A variation on the grid-point sampling technique can be useful in developing more consistent, non-grid sample results. Specific points within the field are chosen based off of soil type and yield data (if available), and 10-15 cores are taken within a 20-foot radius around each point. Using GPS would enhance relocating sample points to insure consistency for this sampling method (see fig. 5).
The optimum time to sample for SCN is as close to soybean harvest as possible. The population will tend to fluctuate throughout the season and can be affected by soil temperature, moisture, host suitability and over winter survival. SCN populations tend to be highest when host plants are almost mature to shortly after harvest.
Samples should be taken 0 to 6 inches in depth and taken from similar soil textures. Cores should be taken within two inches of the row. If the row is not identifiable, make use of zigzag pattern throughout the intended field. Areas in the field where significant stress has occurred should be sampled differently. The cores should be taken between the affected plants and healthy plants. Severely stressed plants cannot support the higher populations.
These nematodes are the microscopic organisms that are found in soils that can feed on many types of plants. Seasonal fluctuations will occur. The populations and nematode activity will decrease as root growth declines and soil temperatures cool between 60½ F and raise above 85½ F. The optimum sampling time would be when soil temperatures are between 60½ and 80½ F. Optimum moisture content should be 50-80% of field capacity. Samples should be taken 0-6 inches. Roots can also be submitted.
All samples should be stored in a cool place if there is a delay in shipping. Sample bags and submittal forms should be clearly marked indicating a nematode analysis is requested.
Normal sampling procedure should be used with certain exceptions. It is imperative that a representative sample is taken from the areas of the field that would demonstrate the highest carryover. Turn rows and lower organic matter areas will typically contain the highest ratios of carryover.
The sampling depth for herbicide residues should correlate to incorporation depth or any tillage performed since the herbicide was applied. Lighter soil types may demand slightly deeper sampling depths. However, this will depend on the leachability of the herbicide.

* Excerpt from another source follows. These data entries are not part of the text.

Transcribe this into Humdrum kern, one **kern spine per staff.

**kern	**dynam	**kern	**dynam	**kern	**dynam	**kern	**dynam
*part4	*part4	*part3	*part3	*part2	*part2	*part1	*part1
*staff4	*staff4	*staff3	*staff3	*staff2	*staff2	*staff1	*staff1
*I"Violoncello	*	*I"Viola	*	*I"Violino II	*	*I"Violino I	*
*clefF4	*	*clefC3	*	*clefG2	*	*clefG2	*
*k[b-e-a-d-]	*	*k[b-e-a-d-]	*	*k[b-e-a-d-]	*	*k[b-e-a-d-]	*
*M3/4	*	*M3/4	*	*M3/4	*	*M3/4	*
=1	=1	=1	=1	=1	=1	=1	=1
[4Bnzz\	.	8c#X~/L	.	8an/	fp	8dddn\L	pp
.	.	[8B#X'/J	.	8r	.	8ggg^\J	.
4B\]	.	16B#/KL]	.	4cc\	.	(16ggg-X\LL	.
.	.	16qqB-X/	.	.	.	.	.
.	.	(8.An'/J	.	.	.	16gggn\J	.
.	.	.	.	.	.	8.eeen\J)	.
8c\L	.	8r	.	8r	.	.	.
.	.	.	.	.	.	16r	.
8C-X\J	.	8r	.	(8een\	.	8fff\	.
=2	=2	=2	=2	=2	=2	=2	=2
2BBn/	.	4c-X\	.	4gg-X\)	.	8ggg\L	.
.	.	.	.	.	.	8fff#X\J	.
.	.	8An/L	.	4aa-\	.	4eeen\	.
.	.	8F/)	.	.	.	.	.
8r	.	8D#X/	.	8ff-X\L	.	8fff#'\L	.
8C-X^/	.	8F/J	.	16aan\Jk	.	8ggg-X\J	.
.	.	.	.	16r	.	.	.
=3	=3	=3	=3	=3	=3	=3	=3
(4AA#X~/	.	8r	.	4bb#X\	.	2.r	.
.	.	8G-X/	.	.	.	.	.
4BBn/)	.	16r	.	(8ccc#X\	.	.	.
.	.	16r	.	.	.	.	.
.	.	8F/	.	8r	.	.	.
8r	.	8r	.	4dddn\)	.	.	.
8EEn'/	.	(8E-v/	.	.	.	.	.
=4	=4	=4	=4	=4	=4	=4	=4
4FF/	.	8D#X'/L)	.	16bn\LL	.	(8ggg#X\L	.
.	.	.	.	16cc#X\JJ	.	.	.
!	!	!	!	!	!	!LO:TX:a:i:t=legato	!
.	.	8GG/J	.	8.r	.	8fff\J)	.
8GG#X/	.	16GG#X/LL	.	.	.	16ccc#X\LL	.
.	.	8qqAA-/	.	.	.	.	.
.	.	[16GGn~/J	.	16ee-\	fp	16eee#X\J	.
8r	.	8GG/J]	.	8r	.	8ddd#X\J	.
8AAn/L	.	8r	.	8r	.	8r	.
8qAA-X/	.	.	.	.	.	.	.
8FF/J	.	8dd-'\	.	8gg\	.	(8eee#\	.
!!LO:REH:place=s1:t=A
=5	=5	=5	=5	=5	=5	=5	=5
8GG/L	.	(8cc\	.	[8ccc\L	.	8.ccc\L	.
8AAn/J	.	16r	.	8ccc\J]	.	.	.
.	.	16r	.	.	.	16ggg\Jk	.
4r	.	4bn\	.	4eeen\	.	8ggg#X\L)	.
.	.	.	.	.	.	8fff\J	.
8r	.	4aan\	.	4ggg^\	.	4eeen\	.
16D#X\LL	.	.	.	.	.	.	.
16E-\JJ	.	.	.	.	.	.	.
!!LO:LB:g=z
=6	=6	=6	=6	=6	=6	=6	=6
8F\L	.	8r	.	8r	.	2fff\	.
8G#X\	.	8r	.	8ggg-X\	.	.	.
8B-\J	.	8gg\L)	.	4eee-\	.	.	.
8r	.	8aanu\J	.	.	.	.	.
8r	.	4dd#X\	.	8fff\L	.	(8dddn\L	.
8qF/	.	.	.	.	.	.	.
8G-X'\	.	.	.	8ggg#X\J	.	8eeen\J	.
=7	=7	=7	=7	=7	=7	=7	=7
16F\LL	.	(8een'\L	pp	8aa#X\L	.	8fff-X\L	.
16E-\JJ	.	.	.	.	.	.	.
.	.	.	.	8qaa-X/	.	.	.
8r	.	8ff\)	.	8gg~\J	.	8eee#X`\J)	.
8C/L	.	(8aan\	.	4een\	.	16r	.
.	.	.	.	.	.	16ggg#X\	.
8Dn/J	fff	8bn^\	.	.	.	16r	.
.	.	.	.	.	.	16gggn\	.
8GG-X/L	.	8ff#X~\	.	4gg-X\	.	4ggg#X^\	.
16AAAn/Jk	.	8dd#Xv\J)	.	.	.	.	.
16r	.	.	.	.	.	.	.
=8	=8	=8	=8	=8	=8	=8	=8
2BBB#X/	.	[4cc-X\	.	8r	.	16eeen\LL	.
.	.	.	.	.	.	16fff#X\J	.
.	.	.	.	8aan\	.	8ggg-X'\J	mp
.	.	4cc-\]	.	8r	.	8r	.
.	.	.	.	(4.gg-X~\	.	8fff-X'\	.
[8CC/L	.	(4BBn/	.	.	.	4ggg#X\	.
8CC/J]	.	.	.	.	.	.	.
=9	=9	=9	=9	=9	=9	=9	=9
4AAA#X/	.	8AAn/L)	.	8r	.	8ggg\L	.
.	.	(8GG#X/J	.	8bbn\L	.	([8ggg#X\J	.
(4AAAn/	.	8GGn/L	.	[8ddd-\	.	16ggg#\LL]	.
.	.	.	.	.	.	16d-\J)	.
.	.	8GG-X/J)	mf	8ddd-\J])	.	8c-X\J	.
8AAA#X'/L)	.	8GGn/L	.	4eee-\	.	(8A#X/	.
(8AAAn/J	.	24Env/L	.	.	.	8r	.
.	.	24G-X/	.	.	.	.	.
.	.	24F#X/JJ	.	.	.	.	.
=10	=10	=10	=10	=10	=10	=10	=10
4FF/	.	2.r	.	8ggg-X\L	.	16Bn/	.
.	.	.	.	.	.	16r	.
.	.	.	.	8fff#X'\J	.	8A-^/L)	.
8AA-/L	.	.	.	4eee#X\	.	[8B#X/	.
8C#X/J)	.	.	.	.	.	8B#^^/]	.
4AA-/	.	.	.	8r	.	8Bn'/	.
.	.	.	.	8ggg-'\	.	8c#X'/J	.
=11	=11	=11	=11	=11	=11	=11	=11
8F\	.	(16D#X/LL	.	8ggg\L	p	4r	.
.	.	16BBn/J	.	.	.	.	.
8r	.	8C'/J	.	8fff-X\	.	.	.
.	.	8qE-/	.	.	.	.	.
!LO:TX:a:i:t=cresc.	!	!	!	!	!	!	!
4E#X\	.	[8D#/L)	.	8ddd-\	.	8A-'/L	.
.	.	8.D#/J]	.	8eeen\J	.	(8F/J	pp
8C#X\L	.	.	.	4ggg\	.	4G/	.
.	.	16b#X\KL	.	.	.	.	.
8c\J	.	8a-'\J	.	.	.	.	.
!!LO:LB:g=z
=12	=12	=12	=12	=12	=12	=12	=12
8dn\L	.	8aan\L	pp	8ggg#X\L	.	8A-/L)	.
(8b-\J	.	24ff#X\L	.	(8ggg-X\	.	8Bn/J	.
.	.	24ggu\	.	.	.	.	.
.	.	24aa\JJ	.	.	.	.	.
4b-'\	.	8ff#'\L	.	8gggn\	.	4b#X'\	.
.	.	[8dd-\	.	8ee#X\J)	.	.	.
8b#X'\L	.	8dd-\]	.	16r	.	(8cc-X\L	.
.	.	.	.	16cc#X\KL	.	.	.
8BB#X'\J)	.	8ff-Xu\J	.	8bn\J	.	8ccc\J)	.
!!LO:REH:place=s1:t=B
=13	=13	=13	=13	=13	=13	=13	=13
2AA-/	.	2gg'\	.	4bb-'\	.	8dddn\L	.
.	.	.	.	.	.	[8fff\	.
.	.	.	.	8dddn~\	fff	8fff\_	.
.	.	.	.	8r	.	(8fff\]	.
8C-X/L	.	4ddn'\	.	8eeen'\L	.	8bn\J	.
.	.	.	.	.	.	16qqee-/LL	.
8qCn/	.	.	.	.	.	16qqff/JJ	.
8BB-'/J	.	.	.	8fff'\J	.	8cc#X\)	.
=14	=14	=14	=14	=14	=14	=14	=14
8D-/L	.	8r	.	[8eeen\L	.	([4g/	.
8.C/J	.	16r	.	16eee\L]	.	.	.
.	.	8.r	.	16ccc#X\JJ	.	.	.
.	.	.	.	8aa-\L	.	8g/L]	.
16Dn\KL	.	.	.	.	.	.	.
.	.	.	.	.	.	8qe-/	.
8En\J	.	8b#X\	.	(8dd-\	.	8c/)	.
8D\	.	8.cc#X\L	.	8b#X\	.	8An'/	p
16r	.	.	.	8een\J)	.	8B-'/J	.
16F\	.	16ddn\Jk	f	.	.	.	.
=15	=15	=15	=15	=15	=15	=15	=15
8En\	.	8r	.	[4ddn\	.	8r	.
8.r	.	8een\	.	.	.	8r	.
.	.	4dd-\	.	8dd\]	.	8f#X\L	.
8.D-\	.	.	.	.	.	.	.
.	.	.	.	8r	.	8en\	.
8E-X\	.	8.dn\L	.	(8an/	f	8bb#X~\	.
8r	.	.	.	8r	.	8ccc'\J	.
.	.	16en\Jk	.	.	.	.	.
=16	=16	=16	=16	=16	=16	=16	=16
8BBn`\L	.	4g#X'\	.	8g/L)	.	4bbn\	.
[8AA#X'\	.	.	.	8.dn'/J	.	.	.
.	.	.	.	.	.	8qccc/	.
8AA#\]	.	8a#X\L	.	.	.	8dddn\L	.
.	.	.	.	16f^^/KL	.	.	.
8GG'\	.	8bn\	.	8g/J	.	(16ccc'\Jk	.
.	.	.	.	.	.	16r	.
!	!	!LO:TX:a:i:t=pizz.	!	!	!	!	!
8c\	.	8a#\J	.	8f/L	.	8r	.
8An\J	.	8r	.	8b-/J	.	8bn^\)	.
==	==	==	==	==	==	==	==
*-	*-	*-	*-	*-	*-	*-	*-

Soil tests should be taken in such a manner to maximize their use as a soil fertility index based on comparison between sampling events. Consistency, in the areas of season, location (aided by GPS techniques), crop rotation, soil type and sampling depth must be maintained for proper soil test interpretation. Inconsistencies in any of these areas of soil sampling collection will lessen the interpretation value of soil test changes that occurred since the last soil sample was taken. Along with consistency, soil samples should reflect past soil and fertilizer/amendment management of a given field, taking into account tillage, crop rotation, fertilizer/ amendment placement and also soil characteristics (texture, slope and drainage). Following these guidelines will allow soil tests to be used more effectively for nutrient management and crop diagnostics.